» **INSTRUCTION**:
Copy, exactly and without additions, every line in the records below from the one holding "X02604Y01105D02*" through the one holding "X01321Y01442D02*", both ends included.

::: DATA PROVIDED

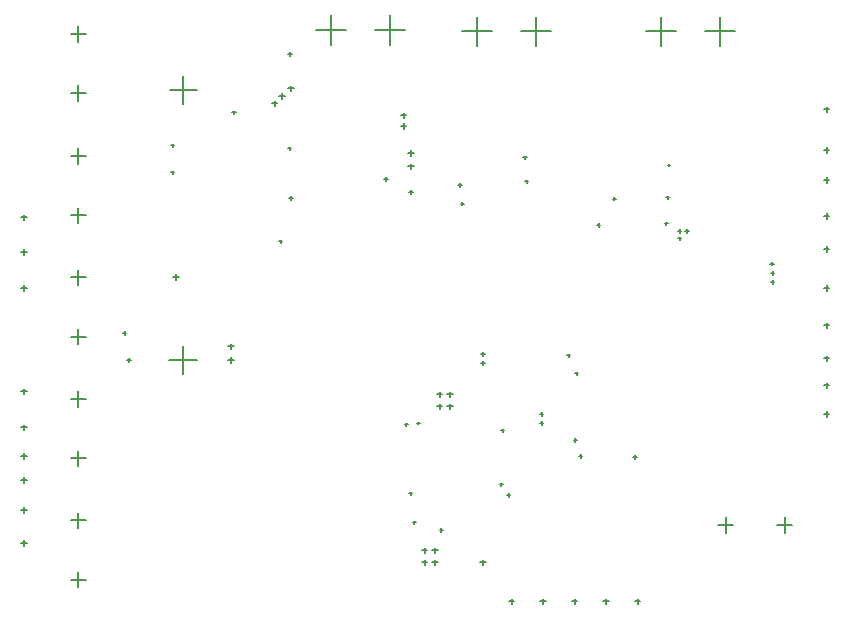
<source format=gbr>
%FSTAX23Y23*%
%MOIN*%
%SFA1B1*%

%IPPOS*%
%ADD137C,0.005000*%
%LNpwr_board_final_drillmap_1-1*%
%LPD*%
G54D137*
X02428Y00295D02*
X02479D01*
X02454Y00269D02*
Y0032D01*
X02625Y00295D02*
X02676D01*
X0265Y00269D02*
Y0032D01*
X00599Y00845D02*
X0069D01*
X00645Y00799D02*
Y0089D01*
X006Y01745D02*
X0069D01*
X00645Y01699D02*
Y0179D01*
X0027Y0031D02*
X00321D01*
X00295Y00284D02*
Y00335D01*
X0027Y00113D02*
X00321D01*
X00295Y00087D02*
Y00138D01*
X01773Y0194D02*
X01871D01*
X01822Y0189D02*
Y01989D01*
X01576Y0194D02*
X01675D01*
X01625Y0189D02*
Y01989D01*
X01286Y01945D02*
X01385D01*
X01335Y01895D02*
Y01994D01*
X01089Y01945D02*
X01188D01*
X01139Y01895D02*
Y01994D01*
X0027Y01931D02*
X00321D01*
X00295Y01906D02*
Y01957D01*
X0027Y01735D02*
X00321D01*
X00295Y01709D02*
Y0176D01*
X0027Y01525D02*
X00321D01*
X00295Y01499D02*
Y0155D01*
X0027Y01328D02*
X00321D01*
X00295Y01302D02*
Y01353D01*
X0027Y00715D02*
X00321D01*
X00295Y00689D02*
Y0074D01*
X0027Y00518D02*
X00321D01*
X00295Y00492D02*
Y00543D01*
X02386Y0194D02*
X02485D01*
X02435Y0189D02*
Y01989D01*
X02189Y0194D02*
X02288D01*
X02239Y0189D02*
Y01989D01*
X0027Y0112D02*
X00321D01*
X00295Y01094D02*
Y01145D01*
X0027Y00923D02*
X00321D01*
X00295Y00897D02*
Y00948D01*
X02078Y01382D02*
X02088D01*
X02083Y01377D02*
Y01387D01*
X02256Y01388D02*
X02266D01*
X02261Y01383D02*
Y01393D01*
X02251Y01301D02*
X02261D01*
X02256Y01296D02*
Y01306D01*
X02294Y01275D02*
X02305D01*
X023Y01269D02*
Y0128D01*
X02294Y0125D02*
X02305D01*
X023Y01244D02*
Y01255D01*
X02319Y01275D02*
X0233D01*
X02325Y01269D02*
Y0128D01*
X01784Y0144D02*
X01795D01*
X0179Y01434D02*
Y01445D01*
X01779Y0152D02*
X0179D01*
X01785Y01514D02*
Y01525D01*
X0226Y01495D02*
X02269D01*
X02265Y0149D02*
Y01499D01*
X02603Y01166D02*
X02614D01*
X02609Y0116D02*
Y01172D01*
X02604Y01105D02*
X02615D01*
X0261Y01099D02*
Y0111D01*
X02604Y01135D02*
X02615D01*
X0261Y01129D02*
Y0114D01*
X02024Y01295D02*
X02035D01*
X0203Y01289D02*
Y013D01*
X01563Y01428D02*
X01575D01*
X01569Y01422D02*
Y01434D01*
X0157Y01366D02*
X01582D01*
X01576Y0136D02*
Y01372D01*
X00999Y01385D02*
X0101D01*
X01005Y01379D02*
Y0139D01*
X01316Y01448D02*
X01327D01*
X01321Y01442D02*
Y01454D01*
X00795Y00845D02*
X00814D01*
X00805Y00835D02*
Y00854D01*
X00459Y00845D02*
X0047D01*
X00465Y00839D02*
Y0085D01*
X00444Y00935D02*
X00455D01*
X0045Y00929D02*
Y0094D01*
X00994Y0155D02*
X01005D01*
X01Y01544D02*
Y01555D01*
X00604Y0147D02*
X00615D01*
X0061Y01464D02*
Y01475D01*
X00604Y0156D02*
X00615D01*
X0061Y01554D02*
Y01565D01*
X0278Y0168D02*
X02799D01*
X0279Y0167D02*
Y01689D01*
X0278Y01545D02*
X02799D01*
X0279Y01535D02*
Y01554D01*
X0278Y01445D02*
X02799D01*
X0279Y01435D02*
Y01454D01*
X0278Y01325D02*
X02799D01*
X0279Y01315D02*
Y01334D01*
X0278Y01215D02*
X02799D01*
X0279Y01205D02*
Y01224D01*
X0278Y01085D02*
X02799D01*
X0279Y01075D02*
Y01094D01*
X0278Y0096D02*
X02799D01*
X0279Y0095D02*
Y00969D01*
X0278Y0085D02*
X02799D01*
X0279Y0084D02*
Y00859D01*
X0278Y0076D02*
X02799D01*
X0279Y0075D02*
Y00769D01*
X0278Y00665D02*
X02799D01*
X0279Y00655D02*
Y00674D01*
X01424Y00635D02*
X01434D01*
X01429Y0063D02*
Y00639D01*
X00105Y0132D02*
X00124D01*
X00115Y0131D02*
Y01329D01*
X00105Y01205D02*
X00124D01*
X00115Y01195D02*
Y01214D01*
X00105Y01085D02*
X00124D01*
X00115Y01075D02*
Y01094D01*
X00105Y0074D02*
X00124D01*
X00115Y0073D02*
Y00749D01*
X00105Y0062D02*
X00124D01*
X00115Y0061D02*
Y00629D01*
X00105Y00525D02*
X00124D01*
X00115Y00515D02*
Y00534D01*
X00105Y00445D02*
X00124D01*
X00115Y00435D02*
Y00454D01*
X00105Y00345D02*
X00124D01*
X00115Y00335D02*
Y00354D01*
X00105Y00235D02*
X00124D01*
X00115Y00225D02*
Y00244D01*
X0173Y0004D02*
X01749D01*
X0174Y0003D02*
Y00049D01*
X01835Y0004D02*
X01854D01*
X01845Y0003D02*
Y00049D01*
X0194Y0004D02*
X01959D01*
X0195Y0003D02*
Y00049D01*
X02045Y0004D02*
X02064D01*
X02055Y0003D02*
Y00049D01*
X0215Y0004D02*
X02169D01*
X0216Y0003D02*
Y00049D01*
X00795Y0089D02*
X00814D01*
X00805Y0088D02*
Y00899D01*
X00965Y0124D02*
X00974D01*
X0097Y01235D02*
Y01244D01*
X01384Y0063D02*
X01394D01*
X01389Y00626D02*
Y00635D01*
X01399Y004D02*
X01409D01*
X01404Y00395D02*
Y00405D01*
X01411Y00304D02*
X01421D01*
X01416Y00299D02*
Y00309D01*
X00996Y01865D02*
X01008D01*
X01002Y01859D02*
Y01871D01*
X01951Y008D02*
X01963D01*
X01957Y00794D02*
Y00806D01*
X01725Y00395D02*
X01736D01*
X0173Y00389D02*
Y004D01*
X017Y0043D02*
X01711D01*
X01705Y00424D02*
Y00435D01*
X01705Y0061D02*
X01716D01*
X0171Y00604D02*
Y00615D01*
X00965Y01725D02*
X00984D01*
X00975Y01715D02*
Y01734D01*
X01399Y01405D02*
X0141D01*
X01405Y01399D02*
Y0141D01*
X01525Y0069D02*
X01544D01*
X01535Y0068D02*
Y00699D01*
X01525Y0073D02*
X01544D01*
X01535Y0072D02*
Y00739D01*
X01475Y0021D02*
X01494D01*
X01485Y002D02*
Y00219D01*
X0144Y0021D02*
X01459D01*
X0145Y002D02*
Y00219D01*
X00995Y0175D02*
X01014D01*
X01005Y0174D02*
Y01759D01*
X0094Y017D02*
X00959D01*
X0095Y0169D02*
Y01709D01*
X01924Y0086D02*
X01935D01*
X0193Y00854D02*
Y00865D01*
X01639Y00835D02*
X0165D01*
X01645Y00829D02*
Y0084D01*
X01834Y00635D02*
X01845D01*
X0184Y00629D02*
Y0064D01*
X00809Y0167D02*
X0082D01*
X00814Y01664D02*
Y01676D01*
X01636Y0017D02*
X01655D01*
X01645Y0016D02*
Y00179D01*
X01475Y0017D02*
X01494D01*
X01485Y0016D02*
Y00179D01*
X0144Y0017D02*
X01459D01*
X0145Y0016D02*
Y00179D01*
X01965Y00525D02*
X01976D01*
X0197Y00519D02*
Y0053D01*
X01947Y00579D02*
X01959D01*
X01953Y00573D02*
Y00585D01*
X015Y00279D02*
X01511D01*
X01505Y00273D02*
Y00285D01*
X0137Y0166D02*
X01389D01*
X0138Y0165D02*
Y01669D01*
X0137Y01625D02*
X01389D01*
X0138Y01615D02*
Y01634D01*
X01396Y0149D02*
X01415D01*
X01405Y0148D02*
Y01499D01*
X01396Y01535D02*
X01415D01*
X01405Y01525D02*
Y01544D01*
X01835Y00665D02*
X01846D01*
X0184Y00659D02*
Y0067D01*
X01639Y00865D02*
X0165D01*
X01645Y00859D02*
Y0087D01*
X0149Y0069D02*
X01509D01*
X015Y0068D02*
Y00699D01*
X0149Y0073D02*
X01509D01*
X015Y0072D02*
Y00739D01*
X00612Y01121D02*
X00632D01*
X00622Y01111D02*
Y01131D01*
X02145Y00522D02*
X02157D01*
X02151Y00516D02*
Y00528D01*
M02*
</source>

::::::

» **YOUR SOLUTION**:
X02604Y01105D02*
X02615D01*
X0261Y01099D02*
Y0111D01*
X02604Y01135D02*
X02615D01*
X0261Y01129D02*
Y0114D01*
X02024Y01295D02*
X02035D01*
X0203Y01289D02*
Y013D01*
X01563Y01428D02*
X01575D01*
X01569Y01422D02*
Y01434D01*
X0157Y01366D02*
X01582D01*
X01576Y0136D02*
Y01372D01*
X00999Y01385D02*
X0101D01*
X01005Y01379D02*
Y0139D01*
X01316Y01448D02*
X01327D01*
X01321Y01442D02*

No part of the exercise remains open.